Source material section start

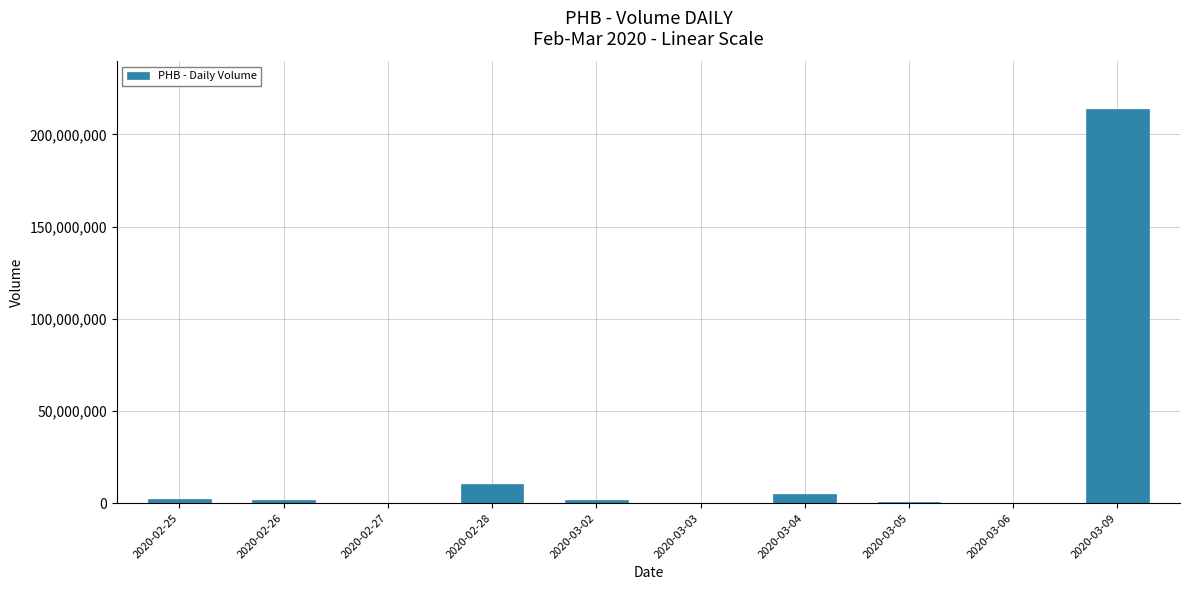

What is the maximum value shown in the chart?

213849900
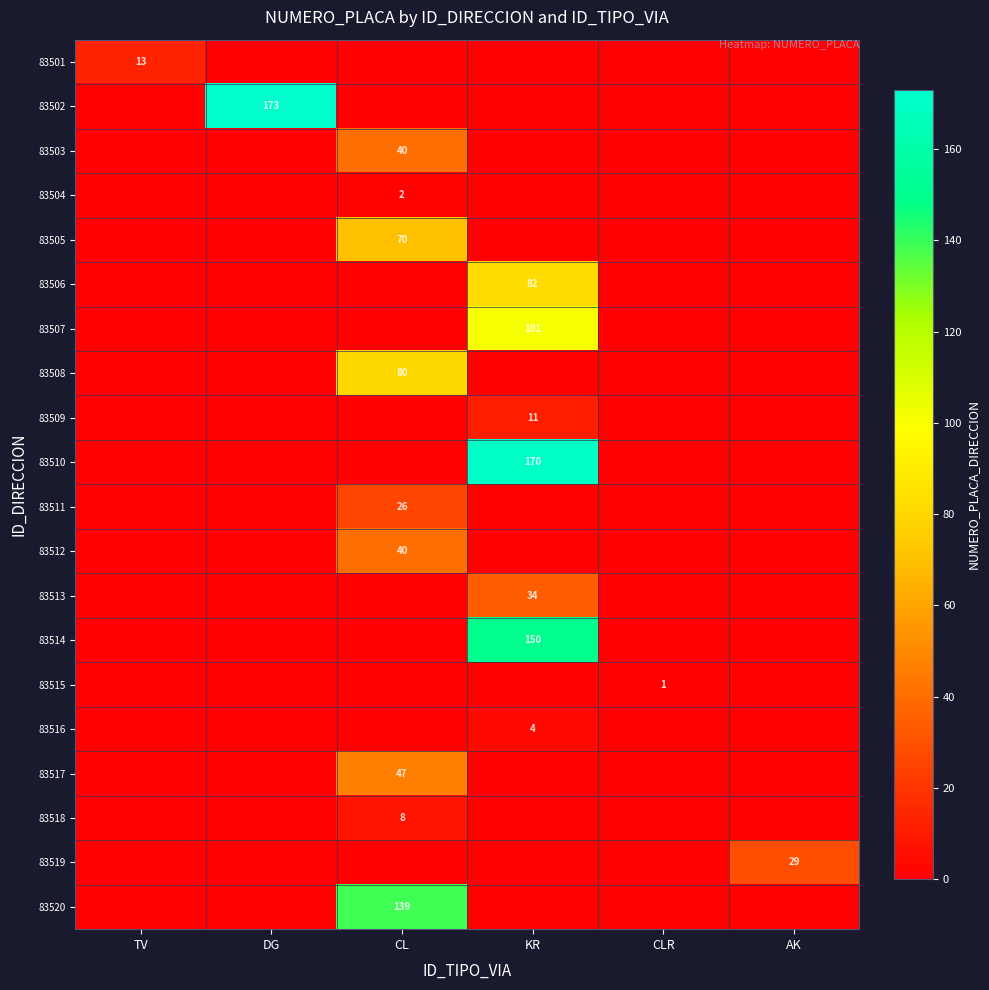

What is the greatest value displayed?

173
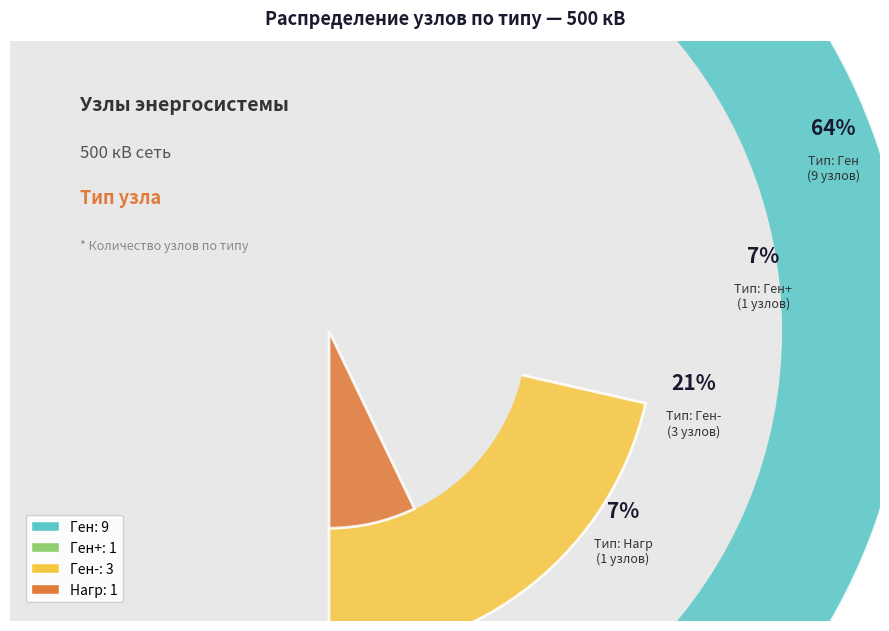

True or false: Ген+ accounts for 7% of the total.

True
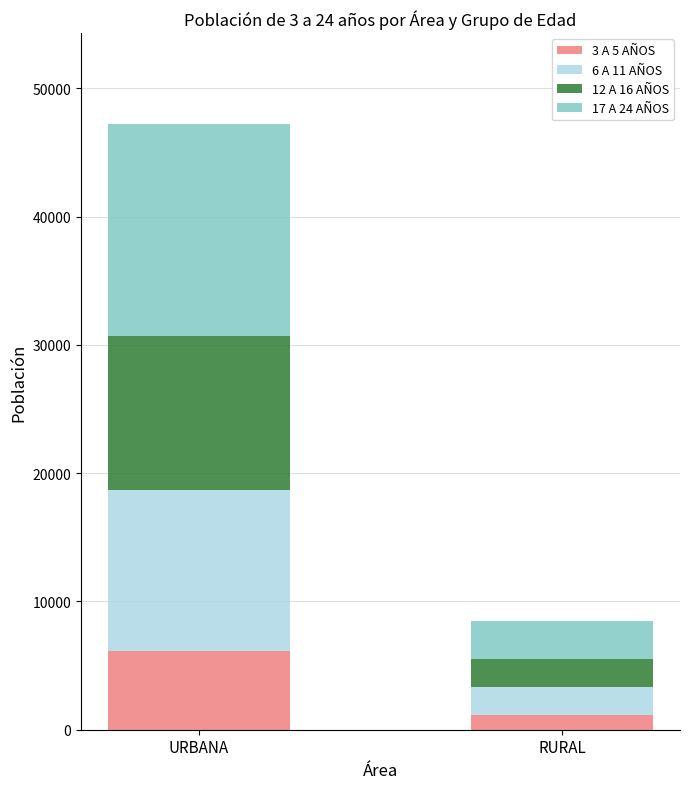

What is the highest value of the 3 A 5 AÑOS series?

6153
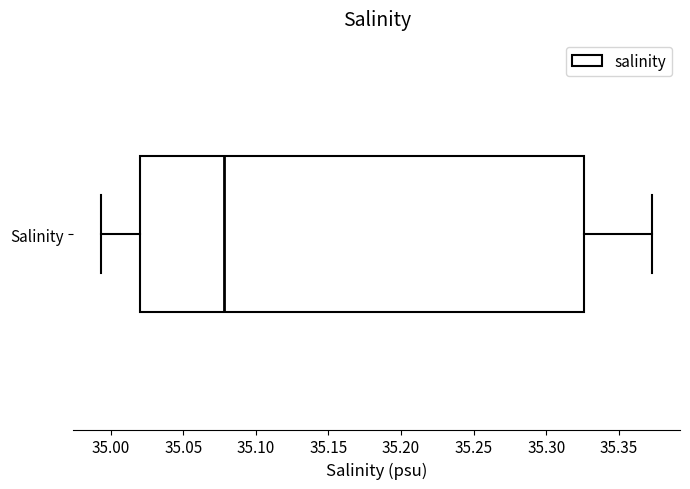

Where does the median line of the box for Salinity sit on the x-axis? The values are not printed on the chart, so give them approximately, as read against the axis.

35.080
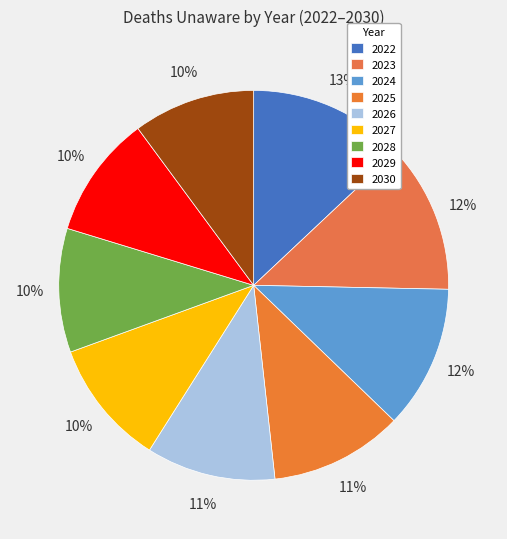

Does any single category account for the majority?

No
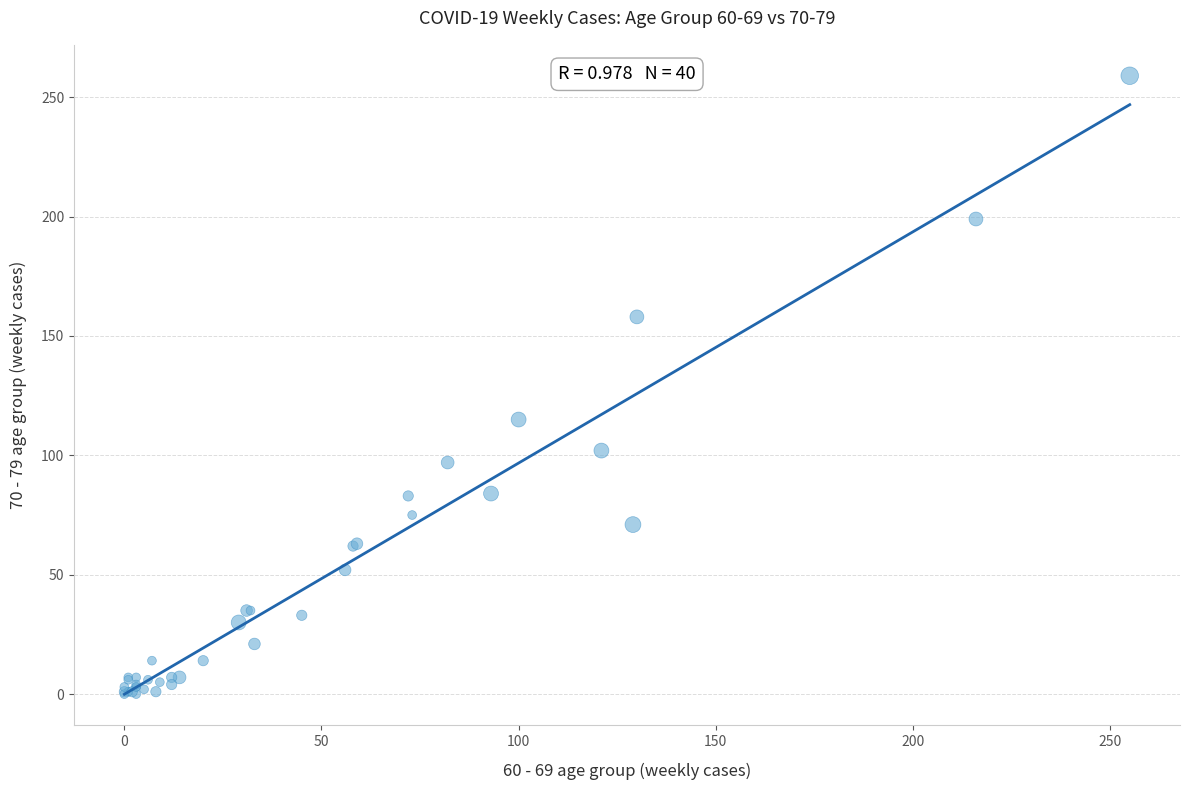

What Y value in the scatter plot is closest to 129?

115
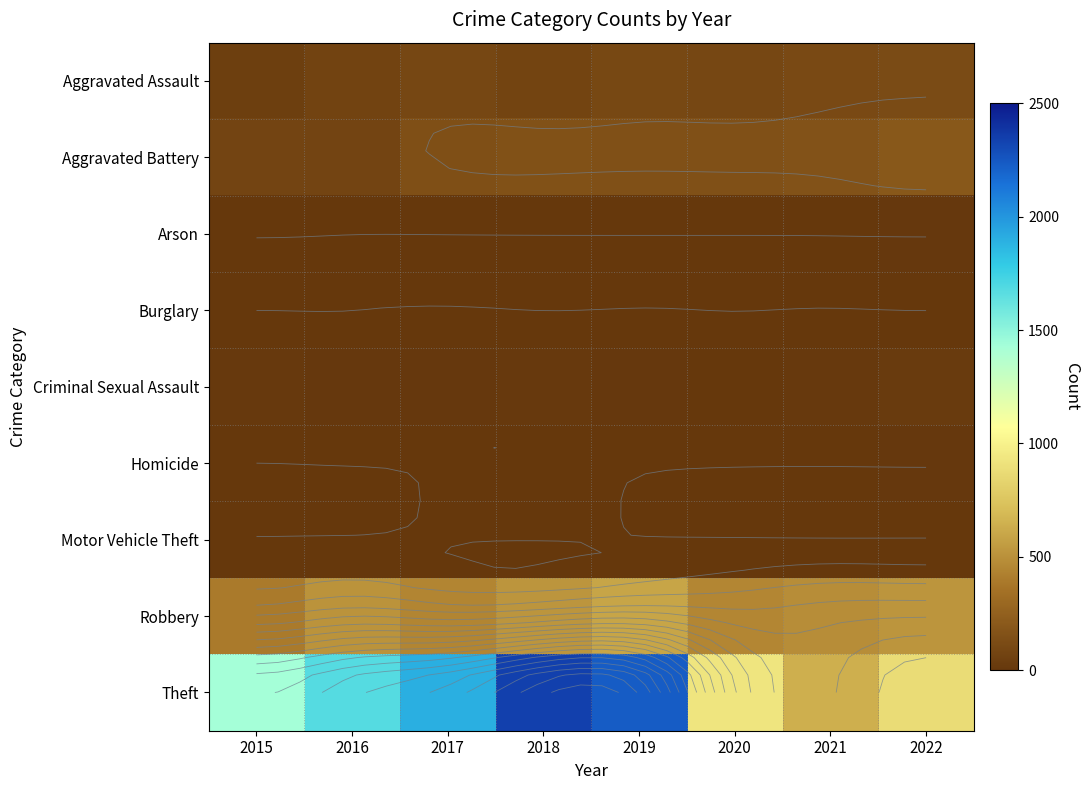

Rank the series at 2017 from highest to lowest value.

Theft, Robbery, Aggravated Battery, Aggravated Assault, Criminal Sexual Assault, Burglary, Motor Vehicle Theft, Homicide, Arson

Source material section end

Directive: Rewrite the entries above, replacing every "chart" with "graph" and changing nothing else. Leave out the pictures.

Completed task:
What is the maximum value shown in the graph?

213849900

What is the greatest value displayed?

173

True or false: Ген+ accounts for 7% of the total.

True

What is the highest value of the 3 A 5 AÑOS series?

6153

Where does the median line of the box for Salinity sit on the x-axis? The values are not printed on the graph, so give them approximately, as read against the axis.

35.080

Does any single category account for the majority?

No

What Y value in the scatter plot is closest to 129?

115

Rank the series at 2017 from highest to lowest value.

Theft, Robbery, Aggravated Battery, Aggravated Assault, Criminal Sexual Assault, Burglary, Motor Vehicle Theft, Homicide, Arson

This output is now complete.